I
A esa lívida capa de niebla
le debemos algunos una parte de la vida.
Como si estuviera convocada para esa hora,
toda la tiza del colegio salía a recibirnos,
desfallecida, errada, disuelta
de su odioso trazo en los tableros,
repitiendo como un animal
que se revuelca en la tierra
todo el desgaste, la naciente sorna.
El miedo babeante
sobrevolaba ciego a la altura de los zapatos,
solícito, llegando a veces
a cubrir esas botas altas
que nos convertían en torpes o en héroes
un mismo día, y que desafiaban,
en época de lluvias, la profundidad de los charcos.
La ventaja de la niebla consistía en saber
que la bestia de la vocación comenzaba a tener miedo.
II
Empezamos a pisar palabras,
lápidas muy pronto: unas piedras
amarillas que aún olían a arena
mojada nos sepultaban, cada vez
que nos íbamos de vacaciones,
los lugares donde se condenaba
o se agradecía la miopía, la falta de pulso,
el arrojo, el tino; nos sepultaban
el único lenguaje que era capaz
de imponer su propio orden con la envenenada
punta de su magia
entre el misterioso comercio que giraba
en torno a la temporada de las bolas.
Supongo que el polvo que levantaban
nuestras disputas
molestaría la delicada garganta de los profesores,
y ellos por su parte supondrían
que nuestra forma de mirar
bajo las pesadas tapas de los pupitres
los desplazamientos de las tricolores
“influiría de una forma negativa
sobre un gran porcentaje de los alumnos”.

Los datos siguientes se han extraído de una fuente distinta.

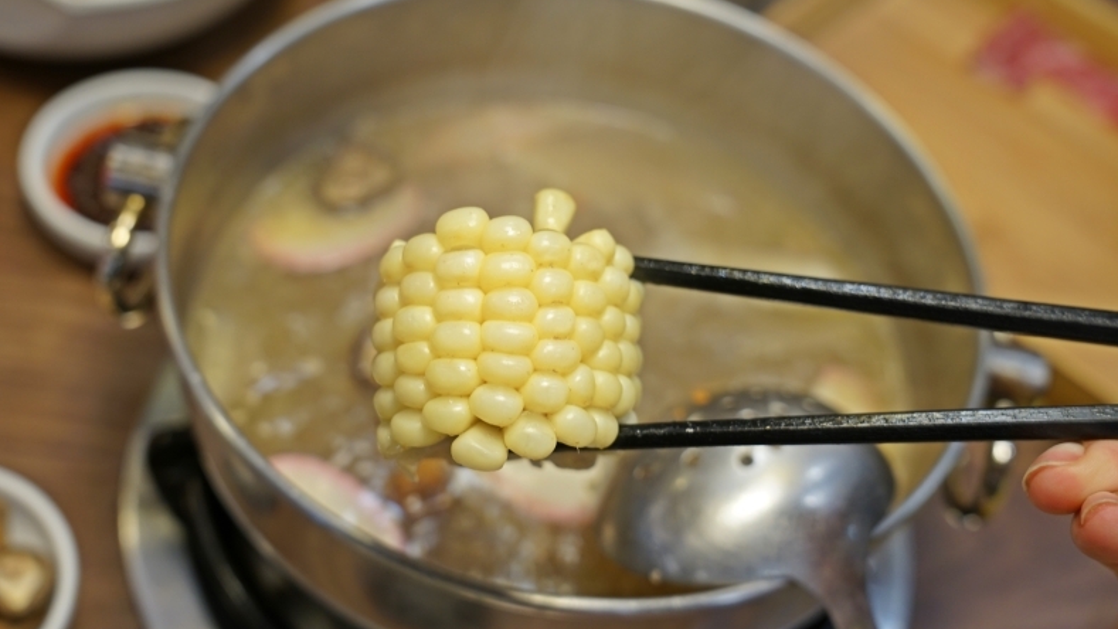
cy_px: 294
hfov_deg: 40.6
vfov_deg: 23.5
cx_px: 558
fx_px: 1512
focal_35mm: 51
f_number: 5.6
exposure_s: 1/60
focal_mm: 48
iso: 400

Nos fueron empedrando el corazón,
poco a poco, con esas piedras amarillas
que olían a arena, a devastadora cantera, que prohibieron
el rápido vuelo de las faldas y la dulce aparición
de las rodillas, y muy pronto
empezamos a caminar sobre el ardor
antiguo de los saqueados yacimientos.
III
Era amoroso ver a los niños
perderse en la niebla.
Pero era más amoroso
verlos aparecer
con una trabada saliva aventurera,
y oírlos relatar a los más pequeños
los animales tremendos
que habían visto, tocado, vencido.
IV
¿Cómo pasar un domingo de julio
frente al antiguo colegio
sin dejar de timbrar varias veces
con la insistencia del castigado,
y quedarse quieto escuchando
el amargo sonido que mide
la profundidad abandonada
de los patios, la desolación
que nace en las cosas que se descuidan,
la venganza que inunda con su agua espesa
una porción de los años allí dedicados?
Y sólo se oyen los ladridos
de un perro que viene corriendo desde el fondo.
V
Parece imposible admitir
que en el sitio del dolor pudieras algún día
observar toda su hermosura.
Allí donde te convenciste
de que la inutilidad era tu único don
reconocible, allí donde localizaste
para siempre tu fracaso.
En el lugar donde creciste estás ahora
y contemplas la disminuida
extensión de tu infancia,
tu cumplida maravilla.
Piensas
que tanta convicción en el dolor
-que habías entendido
como el más certero resumen de esos días-
no era tan necesaria ni tan verdadera
y que el colegio, puesto a la venta
y acosado por una desfigurada periferia,
empieza a padecer lo que tú ya padeciste.
Pero a pesar de todo
no te atreves a traicionar de golpe
tu más querida y prolongada orfandad.
Es extraño que la acacia del patio muera
y que una buganvilia en flor la esté velando.